Asian, but not Chinese.

Introducing the nOrh SE 9 Integrated Tube Amp

One of the arguments that has raged in the audiophile community is whether or not tubes sound better. There are many people who claim that no solid state amplifier can match a single ended tube amplifier for purity and clarity. I believe that I have heard very good and bad examples of both tube and solid state amplifiers. My general feeling is that there is an abundance of really bad sounding solid state amplifiers. One of nOrh's biggest achievements was to introduce great sounding solid state amplifiers for less money than the competition. Our first amplifier, the Multiamp has become a classic with many people still writing us if they can purchase one.

Even audiophiles will sometimes buy mini components for an extra room because they don't have the space or budget to put a high-end system in each room. nOrh believes we have a better alternative. Instead of buying a cheap mini component system, boom box or multi-media system, why not buy a single ended integrated amplifier instead.

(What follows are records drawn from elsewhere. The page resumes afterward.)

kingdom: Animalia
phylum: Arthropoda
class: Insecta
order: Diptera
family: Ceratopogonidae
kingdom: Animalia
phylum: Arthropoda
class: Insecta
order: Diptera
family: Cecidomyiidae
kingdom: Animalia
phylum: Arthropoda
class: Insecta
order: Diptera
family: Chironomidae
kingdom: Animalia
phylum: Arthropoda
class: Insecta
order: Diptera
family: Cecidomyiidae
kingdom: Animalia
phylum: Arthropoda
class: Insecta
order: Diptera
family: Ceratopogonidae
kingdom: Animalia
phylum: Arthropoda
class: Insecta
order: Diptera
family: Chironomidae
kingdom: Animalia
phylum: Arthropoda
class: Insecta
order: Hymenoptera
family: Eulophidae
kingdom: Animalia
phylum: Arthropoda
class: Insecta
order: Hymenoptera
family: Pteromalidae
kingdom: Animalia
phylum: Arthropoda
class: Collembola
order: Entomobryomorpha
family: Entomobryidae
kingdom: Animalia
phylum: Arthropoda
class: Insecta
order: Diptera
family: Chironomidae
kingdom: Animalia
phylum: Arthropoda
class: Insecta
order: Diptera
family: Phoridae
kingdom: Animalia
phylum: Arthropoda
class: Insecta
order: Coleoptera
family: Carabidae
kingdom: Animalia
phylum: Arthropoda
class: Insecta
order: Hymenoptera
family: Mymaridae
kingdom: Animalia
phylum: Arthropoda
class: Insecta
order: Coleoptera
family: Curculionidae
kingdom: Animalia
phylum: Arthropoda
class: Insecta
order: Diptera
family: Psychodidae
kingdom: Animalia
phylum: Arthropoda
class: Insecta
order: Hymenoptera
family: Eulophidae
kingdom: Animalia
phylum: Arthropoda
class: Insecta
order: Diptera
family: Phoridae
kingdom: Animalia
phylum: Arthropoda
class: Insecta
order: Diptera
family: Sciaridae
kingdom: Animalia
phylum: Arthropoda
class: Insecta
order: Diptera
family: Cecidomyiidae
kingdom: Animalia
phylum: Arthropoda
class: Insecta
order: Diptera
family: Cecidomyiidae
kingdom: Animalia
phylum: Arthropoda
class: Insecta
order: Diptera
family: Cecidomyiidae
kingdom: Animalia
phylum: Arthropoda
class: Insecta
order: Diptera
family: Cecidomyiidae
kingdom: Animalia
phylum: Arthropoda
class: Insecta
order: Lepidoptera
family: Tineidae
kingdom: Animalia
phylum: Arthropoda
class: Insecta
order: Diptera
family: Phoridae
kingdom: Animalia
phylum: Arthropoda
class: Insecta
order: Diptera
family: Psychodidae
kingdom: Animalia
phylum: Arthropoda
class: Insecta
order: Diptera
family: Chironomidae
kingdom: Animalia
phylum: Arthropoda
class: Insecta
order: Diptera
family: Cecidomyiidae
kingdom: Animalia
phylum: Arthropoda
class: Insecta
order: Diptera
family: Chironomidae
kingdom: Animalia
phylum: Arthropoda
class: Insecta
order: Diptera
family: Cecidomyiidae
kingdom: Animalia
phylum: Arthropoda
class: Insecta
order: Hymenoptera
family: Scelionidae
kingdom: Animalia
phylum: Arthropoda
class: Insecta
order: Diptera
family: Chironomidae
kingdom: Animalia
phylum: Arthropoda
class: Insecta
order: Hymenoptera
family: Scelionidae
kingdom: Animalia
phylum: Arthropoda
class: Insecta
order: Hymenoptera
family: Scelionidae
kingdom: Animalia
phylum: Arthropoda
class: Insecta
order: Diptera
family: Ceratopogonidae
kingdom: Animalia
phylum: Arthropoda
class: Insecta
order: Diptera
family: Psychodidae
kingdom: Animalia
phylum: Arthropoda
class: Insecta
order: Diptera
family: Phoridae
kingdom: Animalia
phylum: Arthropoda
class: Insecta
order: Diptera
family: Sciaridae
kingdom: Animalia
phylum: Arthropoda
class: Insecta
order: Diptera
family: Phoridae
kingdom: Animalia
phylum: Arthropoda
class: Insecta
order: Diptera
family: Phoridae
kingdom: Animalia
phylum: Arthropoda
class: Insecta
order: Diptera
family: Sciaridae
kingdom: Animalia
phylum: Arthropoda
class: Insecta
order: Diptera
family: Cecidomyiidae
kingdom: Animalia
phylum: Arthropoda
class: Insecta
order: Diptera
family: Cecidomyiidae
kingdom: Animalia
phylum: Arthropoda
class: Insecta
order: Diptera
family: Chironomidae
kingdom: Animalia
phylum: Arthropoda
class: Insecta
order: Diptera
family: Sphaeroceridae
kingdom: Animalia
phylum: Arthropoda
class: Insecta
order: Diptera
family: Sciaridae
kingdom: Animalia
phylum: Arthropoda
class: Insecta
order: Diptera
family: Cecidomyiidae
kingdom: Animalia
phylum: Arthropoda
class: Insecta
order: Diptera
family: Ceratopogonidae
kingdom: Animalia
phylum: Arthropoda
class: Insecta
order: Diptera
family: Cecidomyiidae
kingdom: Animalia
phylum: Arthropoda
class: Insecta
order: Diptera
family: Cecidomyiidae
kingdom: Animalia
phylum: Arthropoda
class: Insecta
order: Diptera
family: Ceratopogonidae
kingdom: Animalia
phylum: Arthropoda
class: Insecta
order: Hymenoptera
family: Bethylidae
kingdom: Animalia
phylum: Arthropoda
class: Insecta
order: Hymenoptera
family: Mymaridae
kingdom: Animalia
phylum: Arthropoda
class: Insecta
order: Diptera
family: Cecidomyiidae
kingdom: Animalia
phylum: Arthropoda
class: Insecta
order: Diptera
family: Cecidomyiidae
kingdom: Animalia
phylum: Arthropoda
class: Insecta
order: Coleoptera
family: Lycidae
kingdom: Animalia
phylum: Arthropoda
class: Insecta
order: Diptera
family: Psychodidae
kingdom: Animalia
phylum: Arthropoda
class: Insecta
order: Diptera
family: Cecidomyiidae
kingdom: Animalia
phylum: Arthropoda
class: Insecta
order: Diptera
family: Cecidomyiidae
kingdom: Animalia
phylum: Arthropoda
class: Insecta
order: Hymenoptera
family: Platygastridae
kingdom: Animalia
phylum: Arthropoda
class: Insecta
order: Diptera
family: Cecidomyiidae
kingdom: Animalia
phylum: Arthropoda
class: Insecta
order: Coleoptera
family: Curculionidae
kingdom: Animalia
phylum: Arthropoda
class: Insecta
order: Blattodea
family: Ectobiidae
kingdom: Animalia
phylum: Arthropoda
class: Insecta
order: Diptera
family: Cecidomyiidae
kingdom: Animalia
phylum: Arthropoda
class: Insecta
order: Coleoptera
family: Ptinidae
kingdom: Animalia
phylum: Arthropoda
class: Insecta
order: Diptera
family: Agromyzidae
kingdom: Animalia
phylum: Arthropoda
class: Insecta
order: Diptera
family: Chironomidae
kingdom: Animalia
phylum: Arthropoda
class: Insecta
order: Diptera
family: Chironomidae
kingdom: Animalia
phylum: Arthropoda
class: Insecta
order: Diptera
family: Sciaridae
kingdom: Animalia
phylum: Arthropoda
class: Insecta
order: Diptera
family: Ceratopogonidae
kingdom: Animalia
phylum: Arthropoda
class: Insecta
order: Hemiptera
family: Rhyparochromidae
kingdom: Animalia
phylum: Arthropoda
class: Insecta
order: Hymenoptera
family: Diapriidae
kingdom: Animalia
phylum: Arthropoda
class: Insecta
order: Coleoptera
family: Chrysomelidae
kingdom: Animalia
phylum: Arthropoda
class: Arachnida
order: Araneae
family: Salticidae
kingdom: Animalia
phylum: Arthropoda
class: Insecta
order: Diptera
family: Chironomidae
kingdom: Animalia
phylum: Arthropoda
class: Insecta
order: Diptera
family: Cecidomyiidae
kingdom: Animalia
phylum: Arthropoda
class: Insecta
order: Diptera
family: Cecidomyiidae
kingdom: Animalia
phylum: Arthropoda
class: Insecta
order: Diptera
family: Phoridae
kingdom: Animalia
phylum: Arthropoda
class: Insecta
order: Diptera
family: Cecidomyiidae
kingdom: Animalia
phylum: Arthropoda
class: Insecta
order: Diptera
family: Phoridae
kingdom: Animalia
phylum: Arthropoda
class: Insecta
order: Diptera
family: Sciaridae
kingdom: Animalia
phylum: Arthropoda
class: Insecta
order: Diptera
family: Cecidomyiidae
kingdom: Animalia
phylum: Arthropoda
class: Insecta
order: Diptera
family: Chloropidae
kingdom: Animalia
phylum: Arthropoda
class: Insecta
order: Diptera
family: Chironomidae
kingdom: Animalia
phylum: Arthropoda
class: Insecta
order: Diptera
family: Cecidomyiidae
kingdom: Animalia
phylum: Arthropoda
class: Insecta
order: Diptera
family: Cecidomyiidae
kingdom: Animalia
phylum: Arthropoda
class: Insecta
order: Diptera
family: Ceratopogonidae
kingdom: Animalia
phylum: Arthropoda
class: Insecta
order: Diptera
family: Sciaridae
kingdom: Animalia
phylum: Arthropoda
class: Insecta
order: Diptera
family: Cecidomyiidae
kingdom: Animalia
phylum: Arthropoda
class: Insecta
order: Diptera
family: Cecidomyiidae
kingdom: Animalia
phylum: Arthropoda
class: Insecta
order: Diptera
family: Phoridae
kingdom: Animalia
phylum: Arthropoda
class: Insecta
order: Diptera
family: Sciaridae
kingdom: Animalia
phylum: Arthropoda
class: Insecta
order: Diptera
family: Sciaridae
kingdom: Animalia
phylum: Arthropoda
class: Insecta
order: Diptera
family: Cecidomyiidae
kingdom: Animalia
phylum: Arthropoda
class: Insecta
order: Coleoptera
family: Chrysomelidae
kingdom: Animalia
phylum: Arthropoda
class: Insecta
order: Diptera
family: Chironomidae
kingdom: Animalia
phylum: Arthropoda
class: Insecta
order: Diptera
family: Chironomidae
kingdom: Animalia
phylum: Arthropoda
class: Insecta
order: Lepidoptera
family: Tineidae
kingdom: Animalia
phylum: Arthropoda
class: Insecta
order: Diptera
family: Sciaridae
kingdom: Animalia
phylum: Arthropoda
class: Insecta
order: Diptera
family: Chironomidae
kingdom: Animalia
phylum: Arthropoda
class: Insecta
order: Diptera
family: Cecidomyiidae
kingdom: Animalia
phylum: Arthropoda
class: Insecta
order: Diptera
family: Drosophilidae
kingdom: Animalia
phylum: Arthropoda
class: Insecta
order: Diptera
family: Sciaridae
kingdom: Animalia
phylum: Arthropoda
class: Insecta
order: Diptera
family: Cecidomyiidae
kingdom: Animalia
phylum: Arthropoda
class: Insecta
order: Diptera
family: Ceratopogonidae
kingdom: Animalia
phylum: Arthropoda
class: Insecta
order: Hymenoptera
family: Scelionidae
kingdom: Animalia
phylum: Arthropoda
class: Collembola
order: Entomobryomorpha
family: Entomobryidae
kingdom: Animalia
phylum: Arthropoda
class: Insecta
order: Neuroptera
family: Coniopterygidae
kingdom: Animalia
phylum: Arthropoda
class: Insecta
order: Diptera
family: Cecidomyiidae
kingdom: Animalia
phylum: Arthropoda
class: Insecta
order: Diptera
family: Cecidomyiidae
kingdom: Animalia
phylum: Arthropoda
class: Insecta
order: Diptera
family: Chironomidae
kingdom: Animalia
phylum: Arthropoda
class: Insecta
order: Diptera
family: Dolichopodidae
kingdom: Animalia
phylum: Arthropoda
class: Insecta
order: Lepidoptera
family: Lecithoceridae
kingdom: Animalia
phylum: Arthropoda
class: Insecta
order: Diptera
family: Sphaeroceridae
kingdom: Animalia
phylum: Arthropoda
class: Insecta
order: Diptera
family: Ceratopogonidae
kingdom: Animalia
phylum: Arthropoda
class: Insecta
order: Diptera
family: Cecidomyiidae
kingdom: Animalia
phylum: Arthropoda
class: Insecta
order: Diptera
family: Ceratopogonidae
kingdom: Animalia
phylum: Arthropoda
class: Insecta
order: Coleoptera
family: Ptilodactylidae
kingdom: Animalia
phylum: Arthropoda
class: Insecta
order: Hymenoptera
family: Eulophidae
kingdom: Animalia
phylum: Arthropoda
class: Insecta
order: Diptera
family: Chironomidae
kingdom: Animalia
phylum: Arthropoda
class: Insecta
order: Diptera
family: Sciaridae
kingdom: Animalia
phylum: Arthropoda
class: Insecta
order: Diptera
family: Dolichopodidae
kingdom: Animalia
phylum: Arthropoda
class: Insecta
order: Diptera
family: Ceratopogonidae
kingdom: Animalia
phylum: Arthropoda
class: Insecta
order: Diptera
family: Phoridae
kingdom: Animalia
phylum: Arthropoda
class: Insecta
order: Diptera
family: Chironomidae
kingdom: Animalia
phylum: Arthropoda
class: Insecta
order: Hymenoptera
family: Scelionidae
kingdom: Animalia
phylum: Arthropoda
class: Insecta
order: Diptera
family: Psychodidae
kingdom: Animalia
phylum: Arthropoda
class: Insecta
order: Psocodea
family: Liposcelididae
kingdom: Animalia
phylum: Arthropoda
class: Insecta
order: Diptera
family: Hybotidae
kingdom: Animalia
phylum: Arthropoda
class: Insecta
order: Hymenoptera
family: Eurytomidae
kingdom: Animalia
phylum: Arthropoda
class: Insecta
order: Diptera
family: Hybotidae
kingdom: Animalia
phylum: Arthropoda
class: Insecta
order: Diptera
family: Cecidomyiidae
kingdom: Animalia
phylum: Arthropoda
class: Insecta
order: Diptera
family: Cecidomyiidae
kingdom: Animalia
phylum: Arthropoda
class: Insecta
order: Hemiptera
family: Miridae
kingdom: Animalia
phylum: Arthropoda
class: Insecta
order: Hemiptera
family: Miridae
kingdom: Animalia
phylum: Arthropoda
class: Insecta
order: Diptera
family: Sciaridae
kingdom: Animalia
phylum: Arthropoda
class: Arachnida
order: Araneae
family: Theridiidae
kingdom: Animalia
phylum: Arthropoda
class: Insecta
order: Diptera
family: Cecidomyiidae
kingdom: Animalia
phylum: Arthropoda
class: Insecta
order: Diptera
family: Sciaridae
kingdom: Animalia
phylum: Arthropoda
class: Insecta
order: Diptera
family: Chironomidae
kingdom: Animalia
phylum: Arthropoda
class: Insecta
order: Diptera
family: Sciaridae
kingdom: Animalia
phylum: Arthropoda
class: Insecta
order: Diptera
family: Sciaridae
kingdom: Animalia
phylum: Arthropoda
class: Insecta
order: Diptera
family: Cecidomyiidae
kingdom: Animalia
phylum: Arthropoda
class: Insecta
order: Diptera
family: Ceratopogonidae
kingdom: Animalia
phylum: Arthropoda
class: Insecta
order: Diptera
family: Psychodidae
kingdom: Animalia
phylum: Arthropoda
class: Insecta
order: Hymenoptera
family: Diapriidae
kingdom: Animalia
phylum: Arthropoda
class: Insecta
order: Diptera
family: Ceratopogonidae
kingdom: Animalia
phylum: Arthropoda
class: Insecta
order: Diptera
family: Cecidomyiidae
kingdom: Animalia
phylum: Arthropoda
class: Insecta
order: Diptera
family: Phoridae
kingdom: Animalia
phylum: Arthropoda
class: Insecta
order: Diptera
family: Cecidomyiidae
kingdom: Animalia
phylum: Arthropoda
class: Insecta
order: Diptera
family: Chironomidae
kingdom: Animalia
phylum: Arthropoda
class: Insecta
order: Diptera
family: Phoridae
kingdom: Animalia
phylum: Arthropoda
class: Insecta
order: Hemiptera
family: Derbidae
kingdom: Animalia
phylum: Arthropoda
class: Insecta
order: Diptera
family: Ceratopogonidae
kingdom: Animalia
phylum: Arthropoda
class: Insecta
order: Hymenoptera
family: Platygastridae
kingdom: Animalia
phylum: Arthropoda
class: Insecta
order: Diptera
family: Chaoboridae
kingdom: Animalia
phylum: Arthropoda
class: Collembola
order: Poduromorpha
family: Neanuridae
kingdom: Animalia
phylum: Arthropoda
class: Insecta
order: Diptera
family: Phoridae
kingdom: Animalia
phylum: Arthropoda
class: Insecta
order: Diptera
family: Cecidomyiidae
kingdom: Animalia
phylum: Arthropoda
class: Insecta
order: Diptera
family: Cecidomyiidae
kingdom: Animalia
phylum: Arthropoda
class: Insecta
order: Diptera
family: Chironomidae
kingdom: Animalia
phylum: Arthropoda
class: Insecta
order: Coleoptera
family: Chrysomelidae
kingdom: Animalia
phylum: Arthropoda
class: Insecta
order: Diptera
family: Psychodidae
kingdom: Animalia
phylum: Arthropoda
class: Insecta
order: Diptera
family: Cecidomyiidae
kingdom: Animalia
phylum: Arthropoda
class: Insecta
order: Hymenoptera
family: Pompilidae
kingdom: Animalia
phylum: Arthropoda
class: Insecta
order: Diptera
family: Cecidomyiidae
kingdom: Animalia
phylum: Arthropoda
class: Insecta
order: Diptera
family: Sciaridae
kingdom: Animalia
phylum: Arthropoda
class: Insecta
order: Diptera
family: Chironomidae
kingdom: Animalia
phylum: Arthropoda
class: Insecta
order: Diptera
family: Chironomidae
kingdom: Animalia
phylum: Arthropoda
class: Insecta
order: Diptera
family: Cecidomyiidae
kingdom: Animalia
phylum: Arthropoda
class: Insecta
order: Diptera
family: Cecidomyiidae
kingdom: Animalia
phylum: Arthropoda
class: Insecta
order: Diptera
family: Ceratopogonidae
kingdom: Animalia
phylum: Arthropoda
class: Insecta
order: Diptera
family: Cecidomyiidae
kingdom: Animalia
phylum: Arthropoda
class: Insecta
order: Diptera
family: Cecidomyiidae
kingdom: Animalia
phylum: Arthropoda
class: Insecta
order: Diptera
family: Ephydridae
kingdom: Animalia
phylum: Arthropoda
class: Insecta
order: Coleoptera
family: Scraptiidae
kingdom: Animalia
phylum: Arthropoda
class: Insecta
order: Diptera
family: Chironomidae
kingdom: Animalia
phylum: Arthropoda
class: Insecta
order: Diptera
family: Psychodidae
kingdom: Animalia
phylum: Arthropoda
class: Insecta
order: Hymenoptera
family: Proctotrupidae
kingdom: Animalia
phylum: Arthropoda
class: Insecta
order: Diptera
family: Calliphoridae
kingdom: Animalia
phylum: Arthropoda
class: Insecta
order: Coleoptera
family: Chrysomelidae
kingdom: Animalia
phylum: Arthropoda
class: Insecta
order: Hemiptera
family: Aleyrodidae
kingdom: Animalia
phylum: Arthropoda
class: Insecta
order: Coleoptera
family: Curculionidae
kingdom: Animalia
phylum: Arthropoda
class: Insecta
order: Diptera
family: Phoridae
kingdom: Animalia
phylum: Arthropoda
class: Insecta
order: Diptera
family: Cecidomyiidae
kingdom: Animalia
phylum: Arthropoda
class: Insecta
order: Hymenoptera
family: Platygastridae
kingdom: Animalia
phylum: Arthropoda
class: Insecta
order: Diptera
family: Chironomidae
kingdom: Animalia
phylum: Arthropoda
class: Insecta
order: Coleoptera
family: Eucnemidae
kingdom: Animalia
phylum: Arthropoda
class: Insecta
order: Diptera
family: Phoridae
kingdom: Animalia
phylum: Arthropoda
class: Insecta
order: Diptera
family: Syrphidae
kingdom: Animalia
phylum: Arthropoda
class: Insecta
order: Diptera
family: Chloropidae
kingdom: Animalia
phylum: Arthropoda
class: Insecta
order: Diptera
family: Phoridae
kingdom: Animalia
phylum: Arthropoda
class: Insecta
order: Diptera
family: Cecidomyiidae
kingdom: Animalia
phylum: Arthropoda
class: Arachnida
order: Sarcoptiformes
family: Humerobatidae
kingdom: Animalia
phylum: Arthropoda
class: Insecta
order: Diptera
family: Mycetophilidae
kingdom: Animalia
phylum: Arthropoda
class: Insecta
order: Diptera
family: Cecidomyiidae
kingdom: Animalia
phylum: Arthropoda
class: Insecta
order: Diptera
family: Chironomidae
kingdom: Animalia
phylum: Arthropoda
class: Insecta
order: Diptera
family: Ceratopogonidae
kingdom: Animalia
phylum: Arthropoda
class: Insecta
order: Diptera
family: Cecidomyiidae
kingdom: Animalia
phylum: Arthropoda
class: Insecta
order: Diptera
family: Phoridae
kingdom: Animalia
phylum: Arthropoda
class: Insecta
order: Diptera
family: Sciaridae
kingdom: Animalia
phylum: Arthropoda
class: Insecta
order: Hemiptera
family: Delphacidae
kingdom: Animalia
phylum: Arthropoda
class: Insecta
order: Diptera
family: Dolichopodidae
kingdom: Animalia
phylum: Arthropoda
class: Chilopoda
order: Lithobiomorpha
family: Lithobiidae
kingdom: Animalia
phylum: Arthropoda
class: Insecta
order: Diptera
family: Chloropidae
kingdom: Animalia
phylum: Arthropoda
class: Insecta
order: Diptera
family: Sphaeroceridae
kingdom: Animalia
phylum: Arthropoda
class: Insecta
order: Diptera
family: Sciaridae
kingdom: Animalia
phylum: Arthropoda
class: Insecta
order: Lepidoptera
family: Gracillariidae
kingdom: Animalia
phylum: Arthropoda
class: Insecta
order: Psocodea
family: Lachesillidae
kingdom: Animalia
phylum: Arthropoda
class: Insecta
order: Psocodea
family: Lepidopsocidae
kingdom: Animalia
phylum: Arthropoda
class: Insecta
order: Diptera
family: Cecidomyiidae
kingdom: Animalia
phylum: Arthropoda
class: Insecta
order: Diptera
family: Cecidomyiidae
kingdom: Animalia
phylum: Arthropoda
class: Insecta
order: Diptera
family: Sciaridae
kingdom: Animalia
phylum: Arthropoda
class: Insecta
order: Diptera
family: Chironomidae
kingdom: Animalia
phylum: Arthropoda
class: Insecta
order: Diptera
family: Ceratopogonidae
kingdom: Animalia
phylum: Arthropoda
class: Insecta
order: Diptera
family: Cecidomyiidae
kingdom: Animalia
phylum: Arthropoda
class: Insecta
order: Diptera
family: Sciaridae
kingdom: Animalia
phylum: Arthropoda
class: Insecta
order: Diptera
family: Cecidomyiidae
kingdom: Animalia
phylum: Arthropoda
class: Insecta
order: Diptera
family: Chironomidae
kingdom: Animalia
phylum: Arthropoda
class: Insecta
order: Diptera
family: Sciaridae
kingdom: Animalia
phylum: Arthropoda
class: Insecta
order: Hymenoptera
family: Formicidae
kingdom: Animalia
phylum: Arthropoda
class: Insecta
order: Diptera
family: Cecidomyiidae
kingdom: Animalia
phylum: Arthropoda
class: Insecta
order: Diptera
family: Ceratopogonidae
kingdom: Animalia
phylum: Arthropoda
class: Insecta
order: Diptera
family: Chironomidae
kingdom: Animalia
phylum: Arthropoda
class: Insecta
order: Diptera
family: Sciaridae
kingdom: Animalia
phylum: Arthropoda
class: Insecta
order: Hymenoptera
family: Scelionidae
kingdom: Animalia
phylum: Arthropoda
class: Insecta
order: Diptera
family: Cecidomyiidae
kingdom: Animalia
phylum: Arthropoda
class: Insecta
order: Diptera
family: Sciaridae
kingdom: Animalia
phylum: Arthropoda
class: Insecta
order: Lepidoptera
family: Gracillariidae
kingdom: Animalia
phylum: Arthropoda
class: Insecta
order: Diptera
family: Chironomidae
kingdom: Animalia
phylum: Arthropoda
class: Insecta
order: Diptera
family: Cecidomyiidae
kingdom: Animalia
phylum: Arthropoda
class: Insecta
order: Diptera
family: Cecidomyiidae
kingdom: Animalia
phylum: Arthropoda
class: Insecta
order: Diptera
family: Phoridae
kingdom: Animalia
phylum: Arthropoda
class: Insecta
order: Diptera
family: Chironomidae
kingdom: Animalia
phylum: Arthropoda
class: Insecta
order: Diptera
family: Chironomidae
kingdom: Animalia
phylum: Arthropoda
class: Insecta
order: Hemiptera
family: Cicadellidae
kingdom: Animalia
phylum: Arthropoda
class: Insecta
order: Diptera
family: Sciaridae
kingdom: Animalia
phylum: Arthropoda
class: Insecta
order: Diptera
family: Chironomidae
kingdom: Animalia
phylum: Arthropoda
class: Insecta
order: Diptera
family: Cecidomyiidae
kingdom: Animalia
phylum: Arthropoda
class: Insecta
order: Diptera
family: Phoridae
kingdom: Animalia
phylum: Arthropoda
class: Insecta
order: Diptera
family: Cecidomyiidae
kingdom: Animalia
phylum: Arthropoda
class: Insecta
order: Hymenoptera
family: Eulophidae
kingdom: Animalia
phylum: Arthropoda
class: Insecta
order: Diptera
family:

Crazy right? Don't Single Ended (SE) tube amplifiers cost thousands of dollars each? The answer is generally yes until recently. Recently, a wave of cheap tube amplifiers have come in from China. Most of these have no name tubes, low cost components, and plastic sockets. However, nOrh now introduces a true high-end product worthy of the nOrh brand. As our nOrh customer's know, for nOrh, being good value isn't enough. We are not satisfied until we have set the world's standard of value for every product we sold. All nOrh products shall be the best products that can be purchased for their price period. Our first concern is building a product that establishes itself as world class in its price range. Our second concern is embarrassing audio companies that would charge a high premium for the same or less quality. We strongly encourage you to do some web shopping. Compare our quality and compare our prices. Once again, we have introduced a product that will leave other audio companies making excuses.

The SE 9 has two inputs. The volume control is manufactured by Alps. The switches are platinum counted. The sockets are ceramic. We use Electro Harmonix tubes instead of no-name Chinese tubes found in many lower priced tube amplifiers. According to the technical journal, Vacuum Tube Valley, the "...new EL34EH comes very close to the sonics of a Mullard EL34..." They go on to say, "The Electro-Harmonix tube is balanced throughout the entire music spectrum. Bass goes deep and is tight, mids are sweet and well defined and highs are detailed and extended." We selected the Electro Harmonix 12AX7EH for our drive tubes. The website www.thetubestore.com, reviewed the Electro Harmonix 12AX7EH as follows:

"These are not relabeled Sovtek 12AX7LPS tubes. There is a marked difference in construction and performance. The 12AX7EH has a nice balanced sound, a very low noise floor and excellent performance in terms of microphonics. The lack of microphonics may be due in part to the return of a shorter plate structure or better materials. I've had some samples that were tried in various amp stages. Pre-amps, tone stacks and phase inverters, a winner in every location, although I would continue to use a 12AT7 for reverb circuit drivers due to their lower gain rating. I have used the EH to successfully tame amps that defied all other attempts to kill microphonics and unwanted feedback. This tube is a winner, buy 'em and try 'em, they may be just the piece you've been looking for."

If you look at other Single Ended (SE) amplifiers, you will notice that the SE 9 appears to have an extra tube. That is because many tube amplifiers will use a 10 cent diode instead of a $12.95 rectifier tube. We use the 5AR4 rectifier tube.

No competition to Klipsch speakers here, but I have heard the amp and liked it a lot. A few years ago, a lot of them were used with older Heritage with good reviews.